Unfortunately, if you’re an author, it really sucks. They say:
There is no cost for selling books on Google Play. You’ll receive the majority of the revenue from each sale, and your revenue share will always be based on the list price you provide.
Yet, I make $2.00 of that $3.99/$3.03 that my book is listed at. No place else cuts into my royalties more than Google Play. Even using Draft2Digital for distribution to Apple, Scribd, Kobo, ect, I make $2.57 of my $3.99 asking price. Actually, I make $2.74 on Amazon, $2.59 on Nook, $2.57 on everything that Draft2Digital distributes, and approximately $3.00 if someone buys my book through the Smashwords website, which has happened exactly 11 times this year.

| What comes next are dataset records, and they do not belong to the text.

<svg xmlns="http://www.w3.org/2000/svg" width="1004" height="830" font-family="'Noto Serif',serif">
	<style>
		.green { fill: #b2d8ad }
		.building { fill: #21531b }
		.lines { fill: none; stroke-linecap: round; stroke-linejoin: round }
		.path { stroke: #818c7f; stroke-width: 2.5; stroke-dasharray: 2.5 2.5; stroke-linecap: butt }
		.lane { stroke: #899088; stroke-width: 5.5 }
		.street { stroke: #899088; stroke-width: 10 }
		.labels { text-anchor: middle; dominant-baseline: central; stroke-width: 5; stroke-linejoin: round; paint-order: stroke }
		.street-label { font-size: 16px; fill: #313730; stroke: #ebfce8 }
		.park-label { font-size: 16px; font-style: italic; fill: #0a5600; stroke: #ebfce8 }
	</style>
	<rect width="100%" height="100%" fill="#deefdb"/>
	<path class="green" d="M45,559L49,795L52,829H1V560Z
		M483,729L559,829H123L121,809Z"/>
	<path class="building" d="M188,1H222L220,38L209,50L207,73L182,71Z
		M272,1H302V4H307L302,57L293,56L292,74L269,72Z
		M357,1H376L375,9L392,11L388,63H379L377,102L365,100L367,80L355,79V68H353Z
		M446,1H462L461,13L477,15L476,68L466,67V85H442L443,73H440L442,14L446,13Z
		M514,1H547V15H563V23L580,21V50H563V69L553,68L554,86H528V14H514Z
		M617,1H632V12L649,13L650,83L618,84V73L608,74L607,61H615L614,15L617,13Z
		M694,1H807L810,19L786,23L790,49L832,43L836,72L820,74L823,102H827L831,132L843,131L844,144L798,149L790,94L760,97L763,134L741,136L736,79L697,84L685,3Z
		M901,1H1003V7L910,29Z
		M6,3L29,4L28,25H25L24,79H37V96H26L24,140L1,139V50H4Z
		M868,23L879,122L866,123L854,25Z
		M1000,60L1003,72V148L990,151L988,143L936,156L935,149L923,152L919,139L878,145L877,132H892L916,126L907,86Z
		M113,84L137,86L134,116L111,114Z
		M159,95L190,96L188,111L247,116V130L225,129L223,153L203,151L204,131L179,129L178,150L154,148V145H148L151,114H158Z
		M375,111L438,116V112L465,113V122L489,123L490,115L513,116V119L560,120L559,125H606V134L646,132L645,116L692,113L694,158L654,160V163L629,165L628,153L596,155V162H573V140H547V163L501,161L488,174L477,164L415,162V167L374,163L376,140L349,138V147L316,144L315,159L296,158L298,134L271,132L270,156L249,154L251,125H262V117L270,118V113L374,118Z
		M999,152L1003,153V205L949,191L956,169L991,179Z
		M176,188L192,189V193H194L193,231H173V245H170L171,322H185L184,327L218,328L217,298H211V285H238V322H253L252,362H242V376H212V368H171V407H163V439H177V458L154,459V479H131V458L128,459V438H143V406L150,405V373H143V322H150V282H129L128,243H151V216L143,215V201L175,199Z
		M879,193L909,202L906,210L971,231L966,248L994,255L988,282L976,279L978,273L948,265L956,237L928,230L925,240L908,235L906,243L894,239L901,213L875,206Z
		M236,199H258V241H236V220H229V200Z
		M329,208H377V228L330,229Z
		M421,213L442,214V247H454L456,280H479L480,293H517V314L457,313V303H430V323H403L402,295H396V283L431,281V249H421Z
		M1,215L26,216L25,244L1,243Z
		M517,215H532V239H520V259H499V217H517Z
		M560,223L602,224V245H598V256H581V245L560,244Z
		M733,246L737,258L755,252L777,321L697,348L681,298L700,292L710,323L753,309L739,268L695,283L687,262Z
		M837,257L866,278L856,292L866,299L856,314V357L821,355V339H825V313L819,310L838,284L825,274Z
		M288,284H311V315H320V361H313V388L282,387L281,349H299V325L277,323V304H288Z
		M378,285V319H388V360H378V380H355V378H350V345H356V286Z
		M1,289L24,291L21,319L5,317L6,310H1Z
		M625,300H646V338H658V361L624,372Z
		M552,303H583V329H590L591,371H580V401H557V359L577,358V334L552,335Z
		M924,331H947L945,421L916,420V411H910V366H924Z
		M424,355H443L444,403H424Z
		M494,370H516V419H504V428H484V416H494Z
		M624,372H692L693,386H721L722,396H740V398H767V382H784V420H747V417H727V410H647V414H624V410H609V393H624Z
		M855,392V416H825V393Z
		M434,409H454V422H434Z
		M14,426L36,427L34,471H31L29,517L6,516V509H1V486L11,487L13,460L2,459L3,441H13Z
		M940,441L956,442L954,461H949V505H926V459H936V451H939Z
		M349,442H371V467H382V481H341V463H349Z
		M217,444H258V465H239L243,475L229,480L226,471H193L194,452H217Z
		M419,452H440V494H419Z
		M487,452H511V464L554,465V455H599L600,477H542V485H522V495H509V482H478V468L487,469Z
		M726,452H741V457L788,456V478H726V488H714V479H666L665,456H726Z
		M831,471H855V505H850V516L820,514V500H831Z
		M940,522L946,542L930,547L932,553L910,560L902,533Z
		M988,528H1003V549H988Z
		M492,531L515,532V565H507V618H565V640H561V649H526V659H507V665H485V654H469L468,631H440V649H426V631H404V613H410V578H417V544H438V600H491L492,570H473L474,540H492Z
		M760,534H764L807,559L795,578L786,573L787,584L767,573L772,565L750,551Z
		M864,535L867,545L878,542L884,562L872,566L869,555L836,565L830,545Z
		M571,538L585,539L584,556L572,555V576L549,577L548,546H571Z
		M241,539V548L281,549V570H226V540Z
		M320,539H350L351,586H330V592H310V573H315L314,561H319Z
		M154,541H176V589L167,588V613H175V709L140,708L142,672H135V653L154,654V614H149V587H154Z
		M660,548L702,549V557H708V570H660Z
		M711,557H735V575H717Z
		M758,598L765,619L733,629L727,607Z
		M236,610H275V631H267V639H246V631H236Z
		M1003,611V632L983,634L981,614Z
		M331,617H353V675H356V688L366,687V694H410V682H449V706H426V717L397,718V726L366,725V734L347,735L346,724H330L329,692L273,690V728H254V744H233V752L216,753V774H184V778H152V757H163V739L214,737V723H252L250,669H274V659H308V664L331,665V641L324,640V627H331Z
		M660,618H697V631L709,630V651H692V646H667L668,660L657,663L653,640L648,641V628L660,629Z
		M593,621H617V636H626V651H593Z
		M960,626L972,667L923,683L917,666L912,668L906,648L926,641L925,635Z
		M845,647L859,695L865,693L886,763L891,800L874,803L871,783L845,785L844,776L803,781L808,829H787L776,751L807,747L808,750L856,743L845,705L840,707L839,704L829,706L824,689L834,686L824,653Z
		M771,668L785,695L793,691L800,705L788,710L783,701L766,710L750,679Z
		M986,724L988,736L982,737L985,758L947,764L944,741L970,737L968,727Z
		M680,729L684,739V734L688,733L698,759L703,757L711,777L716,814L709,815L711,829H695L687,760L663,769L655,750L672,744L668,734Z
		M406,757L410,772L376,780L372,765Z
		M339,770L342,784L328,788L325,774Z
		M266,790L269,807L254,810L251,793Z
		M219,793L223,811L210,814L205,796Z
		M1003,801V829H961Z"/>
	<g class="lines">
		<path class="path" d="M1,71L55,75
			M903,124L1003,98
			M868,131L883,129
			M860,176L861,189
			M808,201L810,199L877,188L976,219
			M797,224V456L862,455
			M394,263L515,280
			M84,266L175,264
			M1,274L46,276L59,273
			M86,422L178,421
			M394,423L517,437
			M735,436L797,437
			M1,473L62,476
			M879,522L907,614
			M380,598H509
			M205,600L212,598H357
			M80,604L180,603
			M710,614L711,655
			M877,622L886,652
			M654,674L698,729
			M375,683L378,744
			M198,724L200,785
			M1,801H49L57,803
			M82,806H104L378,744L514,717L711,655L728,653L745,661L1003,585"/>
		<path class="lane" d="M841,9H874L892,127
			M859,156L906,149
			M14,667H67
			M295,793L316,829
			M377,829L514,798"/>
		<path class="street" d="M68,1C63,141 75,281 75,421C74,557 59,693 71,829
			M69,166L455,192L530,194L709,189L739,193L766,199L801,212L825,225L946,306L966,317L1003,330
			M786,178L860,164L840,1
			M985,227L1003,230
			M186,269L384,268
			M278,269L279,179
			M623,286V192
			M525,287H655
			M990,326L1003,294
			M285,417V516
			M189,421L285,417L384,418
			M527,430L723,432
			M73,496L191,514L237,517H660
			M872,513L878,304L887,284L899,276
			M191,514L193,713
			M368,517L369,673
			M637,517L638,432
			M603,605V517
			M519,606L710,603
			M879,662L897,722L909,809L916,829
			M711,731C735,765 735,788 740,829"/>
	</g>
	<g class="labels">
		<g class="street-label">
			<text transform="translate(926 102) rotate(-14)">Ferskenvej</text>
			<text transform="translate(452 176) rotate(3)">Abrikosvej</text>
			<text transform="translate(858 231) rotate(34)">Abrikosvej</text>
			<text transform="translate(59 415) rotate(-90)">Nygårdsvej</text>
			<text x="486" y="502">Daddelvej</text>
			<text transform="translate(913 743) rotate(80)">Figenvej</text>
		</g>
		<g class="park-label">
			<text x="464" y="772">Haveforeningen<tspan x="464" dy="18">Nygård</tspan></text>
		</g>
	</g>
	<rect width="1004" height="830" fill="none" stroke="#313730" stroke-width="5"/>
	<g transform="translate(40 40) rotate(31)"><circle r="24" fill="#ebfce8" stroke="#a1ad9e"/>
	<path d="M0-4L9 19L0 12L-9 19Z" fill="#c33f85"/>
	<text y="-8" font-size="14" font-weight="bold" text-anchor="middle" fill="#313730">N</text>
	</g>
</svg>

If you’re talking 10 ebooks, that $5.70 isn’t a big deal. But I’ve sold 167 books on Google Play this month where I have made $2.00. The difference is $95.10. My sales on all sites are increasing, not decreasing. Plus, Amazon offers price match, so what happens when they decide to discount my books to $3.03 to meet the Google Play price? I go from making $2.74 a sale to $2.12 a sale.
It might sound like I’m whining, but it isn’t about whining, it’s about realizing what could happen. I live off my royalties. I don’t have a real job. Writing books is all I do and some months every penny counts. While the indie book publishing movement has been great for people like me (allowing me to skip traditional routes and start writing for a living without a contract that scares the snot out of me), it has some pitfalls: Google Play discounts my books by $0,96 thinking it will increase sales (and it doesn’t seem to work that way) and keeps it’s hosting fee of $1.00 leaving me with less money in my pocket. The only solutions available to me are to suck it up and accept this $2.00 royalty or to increase the price of my book on Google Play (which completely negates their discounting in order to boost sales).
Now, here’s why I think the discounting doesn’t work. The big three for me, in order, are Amazon.com, Apple, and B&N. Behind this is Amazon UK, Kobo, Google Play, so it is the sixth largest retailer for my books. I accounts for less than 5% of my total monthly sales. As an author, I am aware of this cut in author’s royalties by discounted books, so while I buy books from Kindle, B&N, and even occasionally, Apple. I never purchase the discounted books from Google Play. I figure the author is like me and every penny counts, so I am willing to pay the regular list price on Amazon, B&N, or Apple.